Już 2 września rano nad Lublin nadleciały samoloty i zrzuciły pierwsze bomby. Głównym celem była Lubelska Wytwórnia Samolotów. Mimo prób obrony, samoloty niemieckie wywołały panikę wśród personelu. Podczas ucieczki zginęło bądź zostało rannych ponad 200 robotników. Celem nalotów stały się ponadto szkoła przy ulicy Długiej oraz lotnisko sportowe w Świdniku.

Krakowskie Przedmieście we wrześniu 1939 roku   Krakowskie Przedmieście we wrześniu 1939 roku
Archiwum Urzędu Miasta
- Wybuchła panika, ludzie uciekali, kryli się do bram. Nie trwało to długo, ale straty były ogromne. Pierwszego rannego w moim życiu zobaczyłem w pobliżu kościoła kapucynów. Siedział w takim koszu motocyklowym, a ktoś stojący obok podtrzymywał mu głowę - – wspomina pan Jerzy Salnicki. .

Swoimi wspomnieniami z pierwszych dni wojny w Lublinie dzielił się też zmarły niedawno obrońca Lublina płk. Władysław Rokicki.

Władysław został zmobilizowany do wojska do 27. Kompanii Łączności Dywizji Wołyńskiej w Kowlu. W połowie sierpnia niemal cała dywizja opuściła Kowel, jadąc na Pomorze. Władysław jednak, przydzielony tymczasowo do magazynu, by wydawać żołnierzom rezerwistom buty, do swojej kompanii miał dotrzeć później. Plany te pokrzyżował wybuch wojny. Nocą ruszył pociąg pełen żołnierzy, którzy mieli dołączyć do Armii Pomorze. 3 września transport ten znalazł się na przedmieściach Lublina. W dzień nie było mowy o podróży w obawie przed samolotami niemieckimi, więc wiadomo było, że pociąg stał będzie do wieczora.

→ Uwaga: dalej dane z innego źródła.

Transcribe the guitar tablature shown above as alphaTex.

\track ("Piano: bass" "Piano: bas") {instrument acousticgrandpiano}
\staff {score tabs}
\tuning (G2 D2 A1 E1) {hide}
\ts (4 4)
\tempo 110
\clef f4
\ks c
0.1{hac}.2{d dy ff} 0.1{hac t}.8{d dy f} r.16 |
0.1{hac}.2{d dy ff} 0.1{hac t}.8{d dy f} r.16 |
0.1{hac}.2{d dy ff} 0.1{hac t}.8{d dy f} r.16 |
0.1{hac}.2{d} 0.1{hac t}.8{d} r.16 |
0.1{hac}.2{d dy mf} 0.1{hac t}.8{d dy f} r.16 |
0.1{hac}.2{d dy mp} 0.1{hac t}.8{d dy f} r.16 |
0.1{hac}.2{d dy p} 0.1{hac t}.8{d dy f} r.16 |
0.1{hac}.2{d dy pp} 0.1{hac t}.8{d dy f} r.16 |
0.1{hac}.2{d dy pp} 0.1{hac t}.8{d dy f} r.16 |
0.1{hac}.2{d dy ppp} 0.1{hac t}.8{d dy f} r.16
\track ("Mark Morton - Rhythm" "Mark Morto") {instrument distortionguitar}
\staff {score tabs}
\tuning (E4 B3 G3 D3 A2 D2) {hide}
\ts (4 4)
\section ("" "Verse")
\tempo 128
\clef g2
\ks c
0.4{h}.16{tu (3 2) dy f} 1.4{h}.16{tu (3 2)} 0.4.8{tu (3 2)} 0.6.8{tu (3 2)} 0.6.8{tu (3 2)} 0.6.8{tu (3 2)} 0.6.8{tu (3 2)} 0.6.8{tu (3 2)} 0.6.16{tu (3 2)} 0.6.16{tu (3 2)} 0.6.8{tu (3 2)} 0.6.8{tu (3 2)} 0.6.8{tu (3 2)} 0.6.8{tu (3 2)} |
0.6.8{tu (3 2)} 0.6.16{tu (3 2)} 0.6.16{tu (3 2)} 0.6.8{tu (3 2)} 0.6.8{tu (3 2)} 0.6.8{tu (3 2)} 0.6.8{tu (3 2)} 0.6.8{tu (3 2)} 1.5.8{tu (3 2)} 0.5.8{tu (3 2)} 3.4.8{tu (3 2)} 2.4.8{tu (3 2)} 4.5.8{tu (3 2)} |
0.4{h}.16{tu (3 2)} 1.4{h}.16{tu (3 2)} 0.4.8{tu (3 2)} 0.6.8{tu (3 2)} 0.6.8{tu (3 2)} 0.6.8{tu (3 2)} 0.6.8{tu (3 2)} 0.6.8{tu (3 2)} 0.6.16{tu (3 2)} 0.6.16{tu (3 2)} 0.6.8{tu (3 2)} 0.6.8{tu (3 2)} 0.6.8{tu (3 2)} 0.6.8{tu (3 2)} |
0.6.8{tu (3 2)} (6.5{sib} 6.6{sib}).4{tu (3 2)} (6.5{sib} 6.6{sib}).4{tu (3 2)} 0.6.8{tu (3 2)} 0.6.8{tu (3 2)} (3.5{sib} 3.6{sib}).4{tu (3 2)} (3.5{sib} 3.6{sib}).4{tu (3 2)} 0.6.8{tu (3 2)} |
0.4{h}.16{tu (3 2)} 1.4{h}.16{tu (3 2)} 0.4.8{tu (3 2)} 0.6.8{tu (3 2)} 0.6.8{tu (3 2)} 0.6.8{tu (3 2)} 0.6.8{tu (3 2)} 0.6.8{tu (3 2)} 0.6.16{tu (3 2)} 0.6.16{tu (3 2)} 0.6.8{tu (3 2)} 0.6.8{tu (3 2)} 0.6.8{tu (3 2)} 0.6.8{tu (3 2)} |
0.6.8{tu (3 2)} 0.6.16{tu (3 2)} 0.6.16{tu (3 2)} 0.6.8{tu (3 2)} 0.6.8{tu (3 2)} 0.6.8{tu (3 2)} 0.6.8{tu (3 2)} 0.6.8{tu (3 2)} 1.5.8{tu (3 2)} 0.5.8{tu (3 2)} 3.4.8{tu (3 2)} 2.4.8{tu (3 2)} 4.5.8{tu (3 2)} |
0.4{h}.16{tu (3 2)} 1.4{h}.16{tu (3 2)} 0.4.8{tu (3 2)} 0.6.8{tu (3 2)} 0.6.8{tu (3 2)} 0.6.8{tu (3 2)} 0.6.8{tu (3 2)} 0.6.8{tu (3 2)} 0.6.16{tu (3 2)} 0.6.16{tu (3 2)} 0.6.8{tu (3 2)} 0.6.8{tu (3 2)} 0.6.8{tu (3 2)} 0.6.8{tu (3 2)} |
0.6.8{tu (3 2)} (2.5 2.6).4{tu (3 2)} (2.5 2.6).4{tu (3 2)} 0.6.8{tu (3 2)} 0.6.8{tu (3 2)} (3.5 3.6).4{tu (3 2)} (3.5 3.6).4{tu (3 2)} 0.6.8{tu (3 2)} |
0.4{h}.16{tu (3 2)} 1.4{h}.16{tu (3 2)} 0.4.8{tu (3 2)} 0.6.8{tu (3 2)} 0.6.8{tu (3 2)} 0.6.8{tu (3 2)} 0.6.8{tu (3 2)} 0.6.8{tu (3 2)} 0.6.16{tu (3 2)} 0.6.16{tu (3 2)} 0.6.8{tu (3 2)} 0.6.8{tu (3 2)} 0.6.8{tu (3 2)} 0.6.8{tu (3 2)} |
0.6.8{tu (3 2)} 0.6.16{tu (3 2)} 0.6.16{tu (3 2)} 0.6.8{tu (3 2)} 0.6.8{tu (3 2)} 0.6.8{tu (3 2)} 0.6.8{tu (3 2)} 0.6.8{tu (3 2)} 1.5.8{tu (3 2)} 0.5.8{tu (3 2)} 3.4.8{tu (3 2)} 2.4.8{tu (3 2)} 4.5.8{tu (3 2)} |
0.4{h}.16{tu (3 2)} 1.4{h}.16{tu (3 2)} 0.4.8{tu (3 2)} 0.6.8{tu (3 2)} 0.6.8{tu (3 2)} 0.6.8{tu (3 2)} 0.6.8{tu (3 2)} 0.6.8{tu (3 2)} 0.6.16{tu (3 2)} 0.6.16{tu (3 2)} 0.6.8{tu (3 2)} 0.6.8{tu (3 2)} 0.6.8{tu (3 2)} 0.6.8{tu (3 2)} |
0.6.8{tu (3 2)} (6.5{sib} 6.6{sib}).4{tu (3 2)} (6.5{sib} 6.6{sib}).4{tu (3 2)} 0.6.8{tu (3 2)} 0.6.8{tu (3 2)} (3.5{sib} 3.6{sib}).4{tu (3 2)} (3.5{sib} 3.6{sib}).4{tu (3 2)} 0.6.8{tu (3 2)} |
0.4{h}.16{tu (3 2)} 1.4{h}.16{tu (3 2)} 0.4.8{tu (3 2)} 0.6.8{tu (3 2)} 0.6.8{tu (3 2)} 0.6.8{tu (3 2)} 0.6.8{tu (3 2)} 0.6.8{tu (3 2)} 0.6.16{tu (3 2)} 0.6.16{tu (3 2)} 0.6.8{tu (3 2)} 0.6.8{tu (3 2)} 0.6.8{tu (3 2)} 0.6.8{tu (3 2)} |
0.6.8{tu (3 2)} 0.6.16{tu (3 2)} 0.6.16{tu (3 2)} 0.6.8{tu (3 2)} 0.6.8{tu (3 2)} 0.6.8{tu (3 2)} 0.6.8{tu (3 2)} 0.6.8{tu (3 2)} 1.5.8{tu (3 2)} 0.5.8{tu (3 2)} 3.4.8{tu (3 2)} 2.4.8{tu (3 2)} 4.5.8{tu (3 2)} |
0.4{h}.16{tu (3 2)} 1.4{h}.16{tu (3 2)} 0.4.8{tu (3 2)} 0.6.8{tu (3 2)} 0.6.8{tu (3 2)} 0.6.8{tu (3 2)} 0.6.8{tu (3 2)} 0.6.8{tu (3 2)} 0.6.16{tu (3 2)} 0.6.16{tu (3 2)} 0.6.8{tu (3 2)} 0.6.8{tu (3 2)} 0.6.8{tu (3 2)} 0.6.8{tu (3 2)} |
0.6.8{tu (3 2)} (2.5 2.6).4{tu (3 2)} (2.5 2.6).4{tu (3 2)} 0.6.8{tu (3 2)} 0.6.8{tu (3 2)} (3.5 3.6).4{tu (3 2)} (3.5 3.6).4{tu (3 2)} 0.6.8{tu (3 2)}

 – Poprosiłem wtedy o przepustkę. Chciałem wyjść na miasto, zobaczyć, jak wygląda sytuacja w moich rodzinnych stronach. Dostałem zgodę. Razem z kolegą dotarliśmy do centrum. Obok kościoła kapucynów na Krakowskim w 1939 roku stał budynek, w którym mieścił się bank. Trafiła w niego bomba. Na ulicę wysypały się pieniądze. To był dziwny widok. Poszliśmy dalej. W Ogrodzie Saskim mieszkańcy spontanicznie zaczęli kopać rowy, przygotowując się do obrony miasta. Ten widok chwytał za serce – opowiadał pan Władysław.

Nie było już szans dostać się do Armii Pomorze, więc żołnierzy z Kowla zakwaterowano w koszarach w Lublinie przy Alejach Racławickich.

Przez Lublin przewijały się tysiące uciekinierów z zachodniej Polski. Zajmowali wszystkie drogi i każdy kawałek wolnego miejsca. Było jednak jeszcze w miarę spokojnie, Władysław więc postarał się o przepustkę, by odwiedzić w Krężnicy rodzinę.

- Wsiadłem na rower, ale wtedy drogi były zupełnie inne niż dziś. Wszędzie kocie łby, więc jazda na rowerze nie była łatwa i zabierała dużo czasu. Jechałem pod prąd tłumowi, który uciekał zza Wisły. Dotarłem do domu. Na naszym podwórku było pełno ludzi. Mama starała się wszystkich ugościć. Ludzie byli wymęczeni, ale miejscowi starali się im pomóc, jak tylko można. Byłem wtedy w domu może dwie godziny. Serce się ściskało, ale chciałem wracać do jednostki, niepewny, co się może wydarzyć - opowiadał.

Kontrolę nad miastem przejęło wojsko, organizując obronę. Na jej czele stanęli wówczas gen. Mieczysław Smorawiński i płk Piotr Bartak. Rozpoczęło się formowanie w Lublinie armii. Od miejscowości nazwano ją armią „Lublin”. Miasta niestety nie udało się uratować.